---------- Material shown ----------
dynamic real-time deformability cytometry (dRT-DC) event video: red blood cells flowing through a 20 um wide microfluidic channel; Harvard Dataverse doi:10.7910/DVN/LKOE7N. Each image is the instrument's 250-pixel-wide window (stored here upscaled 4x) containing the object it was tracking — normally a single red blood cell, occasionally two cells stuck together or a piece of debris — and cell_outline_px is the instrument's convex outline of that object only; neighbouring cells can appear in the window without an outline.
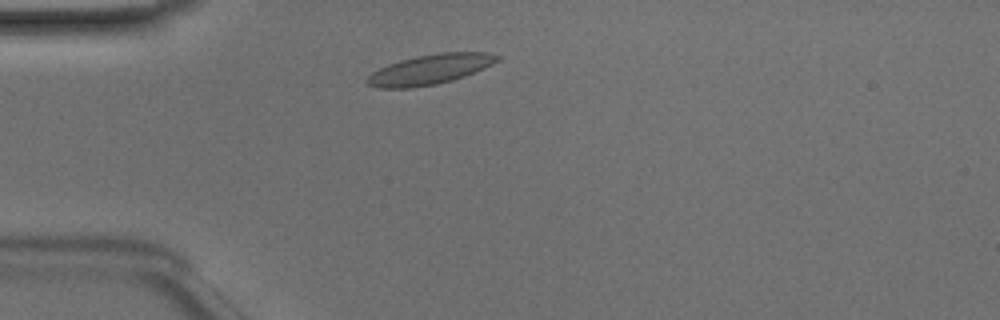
{"species": "Egyptian fruit bat (a non-hibernating species)", "species_latin": "Rousettus aegyptiacus", "temperature_condition": "room temperature", "stored_images_in_passage": 39, "camera_frame_rate_fps": 3000, "um_per_image_px": 0.085, "animal": {"sex": "male"}, "frame": {"image": 1, "passage_image": 3, "time_ms": 0.667, "image_size_px": [1000, 320], "cell_outline_px": [[504, 56], [500, 60], [484, 68], [464, 76], [452, 80], [436, 84], [408, 88], [380, 88], [368, 84], [364, 80], [372, 72], [388, 64], [400, 60], [416, 56], [440, 52], [488, 52]], "centroid_in_image_um": [36.58, 5.88], "position_along_channel_um": 48.4, "area_um2": 22.77}}
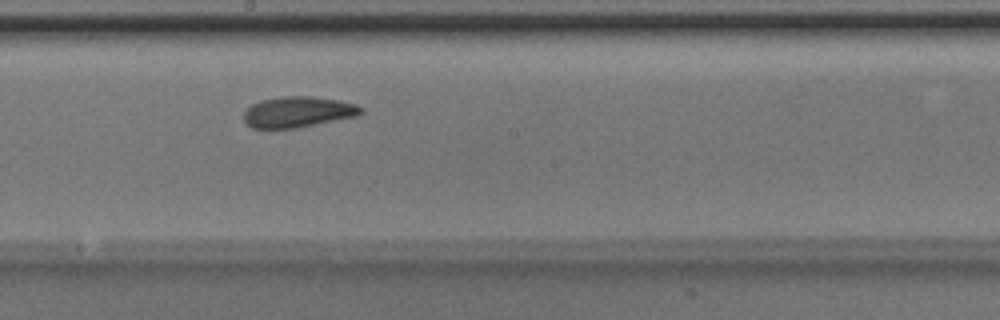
{"frame": {"image": 2, "passage_image": 17, "time_ms": 5.333, "image_size_px": [1000, 320], "cell_outline_px": [[364, 112], [356, 116], [296, 128], [252, 128], [244, 120], [244, 112], [252, 104], [260, 100], [284, 96], [312, 96], [340, 100], [356, 104], [364, 108]], "centroid_in_image_um": [25.35, 9.5], "position_along_channel_um": 222.9, "area_um2": 21.04}}
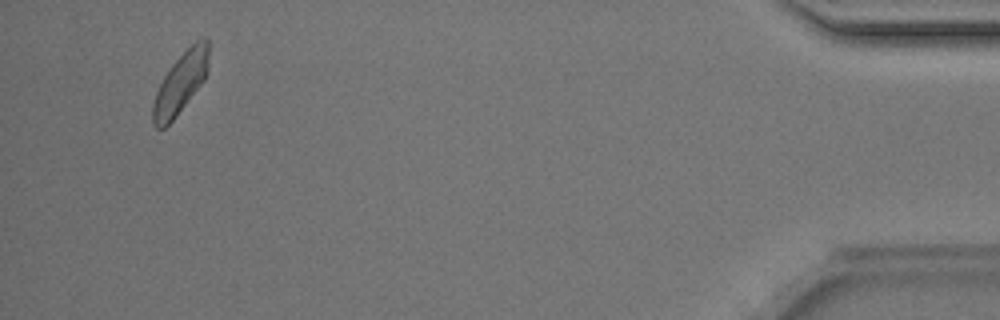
{"frame": {"image": 3, "passage_image": 37, "time_ms": 12.0, "image_size_px": [1000, 320], "cell_outline_px": [[208, 68], [204, 80], [172, 120], [164, 128], [156, 128], [152, 124], [152, 104], [156, 92], [164, 76], [172, 64], [200, 36], [208, 36]], "centroid_in_image_um": [15.34, 7.03], "position_along_channel_um": 419.9, "area_um2": 19.54}, "authors_computed_cell_mechanics": {"area_um2": 20.6924, "velocity_mm_per_s": 4.0754, "shape_relaxation_time_tau1_ms": 4.6165, "shape_relaxation_time_tau2_ms": 2.2587, "deformation_change_tau1": 0.1004, "deformation_change_tau2": 0.0944}}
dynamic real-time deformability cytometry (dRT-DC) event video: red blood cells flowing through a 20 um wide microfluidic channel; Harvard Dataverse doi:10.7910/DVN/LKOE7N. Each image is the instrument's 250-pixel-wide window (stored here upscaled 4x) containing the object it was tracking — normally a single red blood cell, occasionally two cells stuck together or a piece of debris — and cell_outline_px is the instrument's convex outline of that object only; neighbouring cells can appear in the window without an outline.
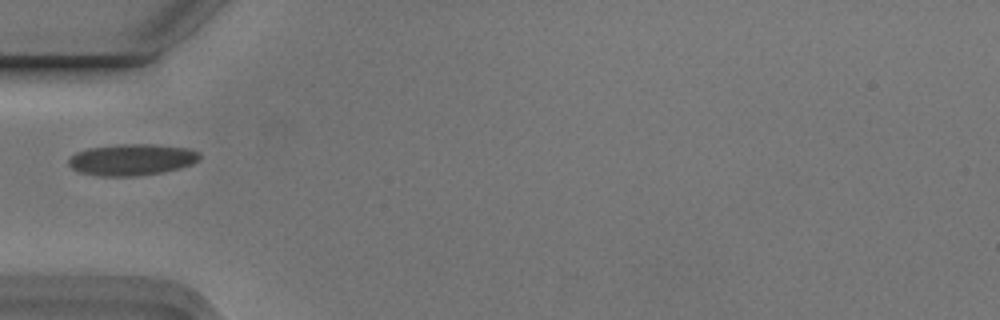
{"species": "Egyptian fruit bat (a non-hibernating species)", "species_latin": "Rousettus aegyptiacus", "temperature_condition": "cold", "stored_images_in_passage": 2, "camera_frame_rate_fps": 3000, "um_per_image_px": 0.085, "animal": {"sex": "male"}, "frame": {"image": 1, "passage_image": 1, "time_ms": 0.0, "image_size_px": [1000, 320], "cell_outline_px": [[200, 156], [192, 164], [180, 168], [160, 172], [136, 176], [100, 176], [80, 172], [72, 168], [68, 164], [68, 160], [76, 152], [88, 148], [116, 144], [152, 144], [188, 148], [200, 152]], "centroid_in_image_um": [11.19, 13.56], "position_along_channel_um": 73.8, "area_um2": 23.93}}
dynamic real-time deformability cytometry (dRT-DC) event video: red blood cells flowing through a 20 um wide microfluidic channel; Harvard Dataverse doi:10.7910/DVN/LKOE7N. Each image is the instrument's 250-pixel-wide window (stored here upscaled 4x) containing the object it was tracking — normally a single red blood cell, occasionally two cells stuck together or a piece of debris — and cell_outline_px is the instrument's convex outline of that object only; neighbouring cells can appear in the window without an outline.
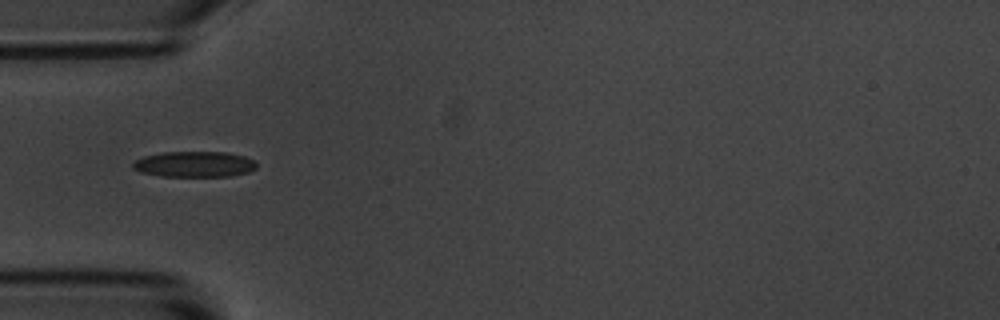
{"species": "common noctule bat (a hibernating species)", "species_latin": "Nyctalus noctula", "temperature_condition": "room temperature", "stored_images_in_passage": 15, "camera_frame_rate_fps": 3000, "um_per_image_px": 0.085, "animal": {"sex": "male", "body_mass_g": 20.1, "forearm_length_mm": 53.5}, "frame": {"image": 1, "passage_image": 5, "time_ms": 5.667, "image_size_px": [1000, 320], "cell_outline_px": [[256, 168], [248, 172], [228, 176], [160, 176], [140, 172], [132, 168], [132, 164], [136, 160], [144, 156], [164, 152], [228, 152], [244, 156], [252, 160], [256, 164]], "centroid_in_image_um": [16.5, 13.96], "position_along_channel_um": 68.5, "area_um2": 18.44}}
----------
**Stated task:**
Write the full listing out again with every line unchanged, but include no pictures.

**Task result:**
dynamic real-time deformability cytometry (dRT-DC) event video: red blood cells flowing through a 20 um wide microfluidic channel; Harvard Dataverse doi:10.7910/DVN/LKOE7N. Each image is the instrument's 250-pixel-wide window (stored here upscaled 4x) containing the object it was tracking — normally a single red blood cell, occasionally two cells stuck together or a piece of debris — and cell_outline_px is the instrument's convex outline of that object only; neighbouring cells can appear in the window without an outline.
{"species": "Egyptian fruit bat (a non-hibernating species)", "species_latin": "Rousettus aegyptiacus", "temperature_condition": "room temperature", "stored_images_in_passage": 39, "camera_frame_rate_fps": 3000, "um_per_image_px": 0.085, "animal": {"sex": "male"}, "frame": {"image": 1, "passage_image": 3, "time_ms": 0.667, "image_size_px": [1000, 320], "cell_outline_px": [[504, 56], [500, 60], [484, 68], [464, 76], [452, 80], [436, 84], [408, 88], [380, 88], [368, 84], [364, 80], [372, 72], [388, 64], [400, 60], [416, 56], [440, 52], [488, 52]], "centroid_in_image_um": [36.58, 5.88], "position_along_channel_um": 48.4, "area_um2": 22.77}}
{"frame": {"image": 2, "passage_image": 17, "time_ms": 5.333, "image_size_px": [1000, 320], "cell_outline_px": [[364, 112], [356, 116], [296, 128], [252, 128], [244, 120], [244, 112], [252, 104], [260, 100], [284, 96], [312, 96], [340, 100], [356, 104], [364, 108]], "centroid_in_image_um": [25.35, 9.5], "position_along_channel_um": 222.9, "area_um2": 21.04}}
{"frame": {"image": 3, "passage_image": 37, "time_ms": 12.0, "image_size_px": [1000, 320], "cell_outline_px": [[208, 68], [204, 80], [172, 120], [164, 128], [156, 128], [152, 124], [152, 104], [156, 92], [164, 76], [172, 64], [200, 36], [208, 36]], "centroid_in_image_um": [15.34, 7.03], "position_along_channel_um": 419.9, "area_um2": 19.54}, "authors_computed_cell_mechanics": {"area_um2": 20.6924, "velocity_mm_per_s": 4.0754, "shape_relaxation_time_tau1_ms": 4.6165, "shape_relaxation_time_tau2_ms": 2.2587, "deformation_change_tau1": 0.1004, "deformation_change_tau2": 0.0944}}
dynamic real-time deformability cytometry (dRT-DC) event video: red blood cells flowing through a 20 um wide microfluidic channel; Harvard Dataverse doi:10.7910/DVN/LKOE7N. Each image is the instrument's 250-pixel-wide window (stored here upscaled 4x) containing the object it was tracking — normally a single red blood cell, occasionally two cells stuck together or a piece of debris — and cell_outline_px is the instrument's convex outline of that object only; neighbouring cells can appear in the window without an outline.
{"species": "Egyptian fruit bat (a non-hibernating species)", "species_latin": "Rousettus aegyptiacus", "temperature_condition": "cold", "stored_images_in_passage": 2, "camera_frame_rate_fps": 3000, "um_per_image_px": 0.085, "animal": {"sex": "male"}, "frame": {"image": 1, "passage_image": 1, "time_ms": 0.0, "image_size_px": [1000, 320], "cell_outline_px": [[200, 156], [192, 164], [180, 168], [160, 172], [136, 176], [100, 176], [80, 172], [72, 168], [68, 164], [68, 160], [76, 152], [88, 148], [116, 144], [152, 144], [188, 148], [200, 152]], "centroid_in_image_um": [11.19, 13.56], "position_along_channel_um": 73.8, "area_um2": 23.93}}
dynamic real-time deformability cytometry (dRT-DC) event video: red blood cells flowing through a 20 um wide microfluidic channel; Harvard Dataverse doi:10.7910/DVN/LKOE7N. Each image is the instrument's 250-pixel-wide window (stored here upscaled 4x) containing the object it was tracking — normally a single red blood cell, occasionally two cells stuck together or a piece of debris — and cell_outline_px is the instrument's convex outline of that object only; neighbouring cells can appear in the window without an outline.
{"species": "common noctule bat (a hibernating species)", "species_latin": "Nyctalus noctula", "temperature_condition": "room temperature", "stored_images_in_passage": 15, "camera_frame_rate_fps": 3000, "um_per_image_px": 0.085, "animal": {"sex": "male", "body_mass_g": 20.1, "forearm_length_mm": 53.5}, "frame": {"image": 1, "passage_image": 5, "time_ms": 5.667, "image_size_px": [1000, 320], "cell_outline_px": [[256, 168], [248, 172], [228, 176], [160, 176], [140, 172], [132, 168], [132, 164], [136, 160], [144, 156], [164, 152], [228, 152], [244, 156], [252, 160], [256, 164]], "centroid_in_image_um": [16.5, 13.96], "position_along_channel_um": 68.5, "area_um2": 18.44}}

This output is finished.